The common theme we found was that both of our organisations work to address fragility – and whilst the ICRC focus includes short term humanitarian needs, both the ICRC and the Commonwealth also focus on building longer term capacity. It was also striking that neither of us seeks to make as much of our contribution publicly as we might. It is our discretion that creates a climate of trust in which our work is best advanced. Our focus is more on the impact than on claiming credit.

Vulnerability can sharpen awareness, innovation, creativity and the wherewithal to build resilience. Effectively addressing the root causes of fragility effectively requires a long-term and sustained commitment. We labour long in the vineyard, and we don’t seek to have our effort recognised on the wine bottle label.

Much of our work – whether in institution-building, creating capacities, monitoring and strengthening democratic elections, enlightened public policy and governance, technical cooperation, in a word advancing the features of resilience – would not be possible without the true and helping hand of the countries celebrating their colloquia today. Their constant partnership with their fellow member states shores the national efforts of these smaller and vulnerable states towards a secure future. We applaud their steady support and spirit of solidarity.

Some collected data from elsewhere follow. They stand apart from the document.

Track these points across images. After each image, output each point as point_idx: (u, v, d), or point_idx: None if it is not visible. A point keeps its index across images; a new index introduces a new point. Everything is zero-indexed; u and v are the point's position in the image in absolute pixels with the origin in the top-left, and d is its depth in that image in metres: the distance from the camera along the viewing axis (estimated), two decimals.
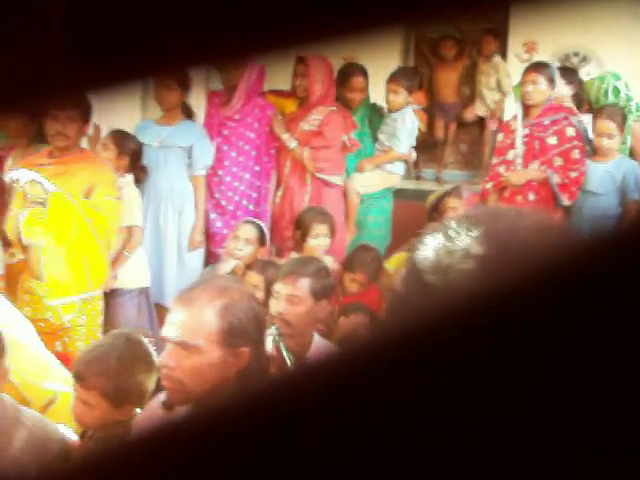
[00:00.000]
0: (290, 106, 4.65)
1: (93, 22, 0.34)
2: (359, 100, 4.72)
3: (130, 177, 3.98)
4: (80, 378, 2.03)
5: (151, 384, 2.08)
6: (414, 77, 4.96)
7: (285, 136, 4.50)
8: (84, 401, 2.02)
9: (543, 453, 0.37)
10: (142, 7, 0.34)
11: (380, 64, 4.96)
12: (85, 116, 3.61)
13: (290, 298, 2.62)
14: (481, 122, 6.61)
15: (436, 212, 4.15)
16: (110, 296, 3.84)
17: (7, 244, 3.65)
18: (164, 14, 0.34)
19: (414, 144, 4.85)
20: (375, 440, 0.36)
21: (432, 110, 6.68)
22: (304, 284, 2.64)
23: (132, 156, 4.00)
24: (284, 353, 2.32)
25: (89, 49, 0.34)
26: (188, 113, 4.43)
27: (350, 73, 4.67)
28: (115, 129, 4.07)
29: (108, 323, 3.71)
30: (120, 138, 3.98)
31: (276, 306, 2.64)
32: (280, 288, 2.67)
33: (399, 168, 4.84)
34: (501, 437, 0.38)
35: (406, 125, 4.70)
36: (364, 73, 4.70)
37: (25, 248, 3.61)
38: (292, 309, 2.61)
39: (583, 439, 0.38)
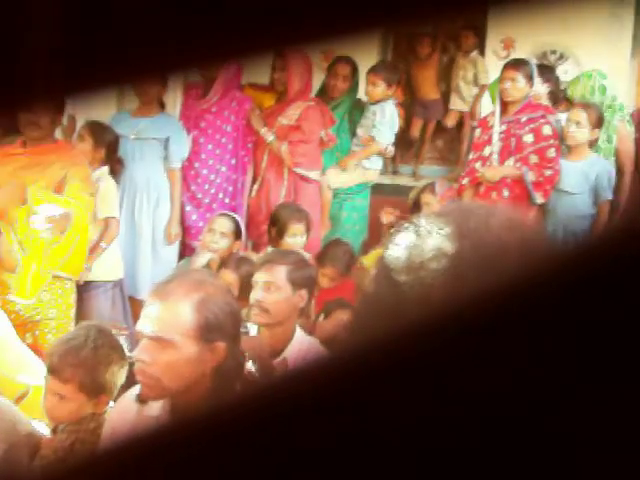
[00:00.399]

I am prone only mildly to bouts of sentimentalism, but I admit that as a speaker from India tonight and when I see the company present, I am beset by nostalgia. When the modern Commonwealth was created in 1949, the three drivers of the London Declaration were generally credited as Clement Attlee, Jawaharlal Nehru and Lester Pearson. They took a giant leap of faith, and made history. I would like to think that watching us now they smile at their sagacity and foresight.

Distinguished guests, fragility, like love, is in the eye of the beholder. It is our choice, whether we wish to see strength instead. Let us choose strength: let us attain it. There is no doctrine which forces us to choose doubt: we can embrace self-belief instead. Let us realise it.